According to global IPO investment advisor Renaissance Capital, 44 IPOs were priced in the US during the 1st Qtr of 2018, while the volume of capital raised surged to $15.5 bln during the period, significantly higher than the amount of new capital raised in the 1st Qtr over the past few years.
Strong 1st Qtr IPO Activity
According to Renaissance Capital, the number of new deals that were priced during the 1st Qtr of 2018 surged 76% to 44 deals when compared to the same period last year, and represents an 18.5% dip in new deals from the 4th Qtr of 2017. The 1st Qtr 2018 results marks the highest number of IPOs during any 1st Qtr since 2014 when 64 IPOs were priced.

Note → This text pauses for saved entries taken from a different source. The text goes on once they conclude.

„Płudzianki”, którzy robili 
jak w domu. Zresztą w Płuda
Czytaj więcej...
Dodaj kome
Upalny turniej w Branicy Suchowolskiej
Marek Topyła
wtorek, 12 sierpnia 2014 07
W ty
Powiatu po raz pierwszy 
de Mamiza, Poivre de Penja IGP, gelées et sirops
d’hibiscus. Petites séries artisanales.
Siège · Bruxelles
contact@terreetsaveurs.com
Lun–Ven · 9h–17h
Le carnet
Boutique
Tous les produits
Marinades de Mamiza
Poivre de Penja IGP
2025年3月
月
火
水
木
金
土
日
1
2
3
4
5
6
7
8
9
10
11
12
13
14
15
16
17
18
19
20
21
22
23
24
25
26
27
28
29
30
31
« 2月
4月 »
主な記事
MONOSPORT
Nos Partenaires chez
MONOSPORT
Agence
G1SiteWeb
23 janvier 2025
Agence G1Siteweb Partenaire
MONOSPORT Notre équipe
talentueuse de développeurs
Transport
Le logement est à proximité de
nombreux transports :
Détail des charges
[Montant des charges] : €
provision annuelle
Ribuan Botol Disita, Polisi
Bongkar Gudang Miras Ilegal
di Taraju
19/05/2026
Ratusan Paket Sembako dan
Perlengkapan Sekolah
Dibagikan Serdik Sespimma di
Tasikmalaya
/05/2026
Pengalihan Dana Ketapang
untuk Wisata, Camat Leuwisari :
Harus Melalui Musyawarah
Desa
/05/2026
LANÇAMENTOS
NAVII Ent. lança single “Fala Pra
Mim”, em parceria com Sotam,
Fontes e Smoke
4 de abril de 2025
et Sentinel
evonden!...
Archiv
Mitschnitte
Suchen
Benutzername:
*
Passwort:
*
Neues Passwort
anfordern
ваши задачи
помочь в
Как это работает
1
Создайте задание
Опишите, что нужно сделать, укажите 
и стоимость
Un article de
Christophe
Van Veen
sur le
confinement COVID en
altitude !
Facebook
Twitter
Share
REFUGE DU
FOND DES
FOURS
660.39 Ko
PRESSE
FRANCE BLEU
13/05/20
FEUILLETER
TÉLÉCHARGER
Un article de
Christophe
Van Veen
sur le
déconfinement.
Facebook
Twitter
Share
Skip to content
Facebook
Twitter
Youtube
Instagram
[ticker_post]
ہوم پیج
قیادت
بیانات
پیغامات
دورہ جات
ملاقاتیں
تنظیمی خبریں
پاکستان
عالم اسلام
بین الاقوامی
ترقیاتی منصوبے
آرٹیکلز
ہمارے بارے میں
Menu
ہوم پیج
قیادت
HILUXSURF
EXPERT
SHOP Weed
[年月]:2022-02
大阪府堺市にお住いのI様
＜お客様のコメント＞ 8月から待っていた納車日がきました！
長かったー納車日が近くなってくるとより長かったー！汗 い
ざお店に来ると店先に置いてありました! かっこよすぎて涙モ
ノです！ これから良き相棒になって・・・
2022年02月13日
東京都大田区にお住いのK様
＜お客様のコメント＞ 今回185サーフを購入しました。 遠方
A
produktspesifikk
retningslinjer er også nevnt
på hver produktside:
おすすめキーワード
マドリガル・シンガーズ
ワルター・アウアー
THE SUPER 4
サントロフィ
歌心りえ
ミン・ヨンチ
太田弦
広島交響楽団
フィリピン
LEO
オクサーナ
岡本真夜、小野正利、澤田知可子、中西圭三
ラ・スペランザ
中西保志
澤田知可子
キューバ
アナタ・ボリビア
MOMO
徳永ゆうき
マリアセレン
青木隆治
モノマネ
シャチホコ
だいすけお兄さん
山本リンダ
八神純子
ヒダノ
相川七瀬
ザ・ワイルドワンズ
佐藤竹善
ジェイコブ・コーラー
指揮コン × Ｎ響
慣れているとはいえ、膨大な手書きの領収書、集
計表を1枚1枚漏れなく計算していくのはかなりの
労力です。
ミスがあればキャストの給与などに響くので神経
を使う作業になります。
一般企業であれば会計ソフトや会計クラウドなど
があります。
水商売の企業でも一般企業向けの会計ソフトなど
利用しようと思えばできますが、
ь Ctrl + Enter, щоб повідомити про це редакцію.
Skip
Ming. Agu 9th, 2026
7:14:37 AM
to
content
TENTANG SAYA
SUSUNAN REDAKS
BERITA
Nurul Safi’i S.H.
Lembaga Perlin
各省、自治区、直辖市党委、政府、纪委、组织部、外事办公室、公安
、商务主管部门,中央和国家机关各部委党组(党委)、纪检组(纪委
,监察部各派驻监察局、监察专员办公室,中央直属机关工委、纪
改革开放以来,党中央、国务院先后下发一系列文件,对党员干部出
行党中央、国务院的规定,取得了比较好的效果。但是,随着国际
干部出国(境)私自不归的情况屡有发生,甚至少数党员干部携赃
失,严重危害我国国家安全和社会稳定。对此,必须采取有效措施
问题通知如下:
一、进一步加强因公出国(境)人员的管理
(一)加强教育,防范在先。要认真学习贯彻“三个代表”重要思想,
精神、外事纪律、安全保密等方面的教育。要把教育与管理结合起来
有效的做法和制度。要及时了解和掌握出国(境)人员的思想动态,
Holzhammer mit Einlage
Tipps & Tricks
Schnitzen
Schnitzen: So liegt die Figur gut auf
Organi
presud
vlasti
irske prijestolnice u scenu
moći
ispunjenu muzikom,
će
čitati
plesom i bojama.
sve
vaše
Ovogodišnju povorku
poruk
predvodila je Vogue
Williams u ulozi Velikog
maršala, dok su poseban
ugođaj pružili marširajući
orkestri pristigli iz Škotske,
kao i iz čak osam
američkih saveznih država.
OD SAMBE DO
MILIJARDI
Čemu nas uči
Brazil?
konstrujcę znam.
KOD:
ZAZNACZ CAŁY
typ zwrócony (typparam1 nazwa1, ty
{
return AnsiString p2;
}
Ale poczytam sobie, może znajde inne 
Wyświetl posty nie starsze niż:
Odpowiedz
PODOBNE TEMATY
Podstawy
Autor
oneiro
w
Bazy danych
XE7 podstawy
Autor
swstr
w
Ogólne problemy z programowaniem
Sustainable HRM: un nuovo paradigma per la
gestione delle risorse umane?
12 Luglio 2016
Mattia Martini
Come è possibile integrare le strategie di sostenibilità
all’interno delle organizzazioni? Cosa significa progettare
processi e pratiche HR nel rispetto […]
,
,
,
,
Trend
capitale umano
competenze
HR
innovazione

The amount of new capital raised in the 1st Qtr of 2018 rose 57.4% to $15.5 bln when compared to the same period last year, marking the highest quarterly new capital total since the 4th Qtr of 2014 when $16.2 bln was raised. 1st Qtr results were driven primarily by four billion-dollar IPOs. The new capital raised in the 1st Qtr of 2018 represents a 42.2% increase over the capital raised in the previous quarter.
During the 1st Qtr, almost one-third of the IPOs came from the healthcare sector with 14 deals being priced. The technology sector was the next most active with 10 deals priced in that sector.
Through the first three months of this year, 44 new IPOs have been filed, 15.8% higher than what was recorded during the same period last year.
IPOs continued to outperform the overall market during the 1st Qtr. The Renaissance IPO Index rose 2.17% during the 1st quarter and 25.45% over the past twelve months, compared to a 2.11% drop in the S&P 500 Index during the 1st Qtr and a 12.66% gain for the past twelve months.
Strong US IPO activity during the 1st Qtr of 2018 is not a surprise to most analysts as increased confidence in the U.S. economy; positive performance from IPOs; the pro-business climate of the current administration; and, continued low interest rates have all been encouraging signs to corporate executives. Consequently, many analysts expect the strong 1st Qtr IPO performance should continue throughout the remainder of 2018.
The projected pickup in 2018 IPO activity should be a boost to earnings at many investment banks. The big question is whether this renewed IPO activity will be able to offset the weakness seen in equity trading commissions and research revenue at many banks caused by the onset of MiFID II. However, we suspect that the strength in healthcare and technology IPOs could encourage some sell-side firms to boost hiring research analysts, particularly in these high-demand sectors.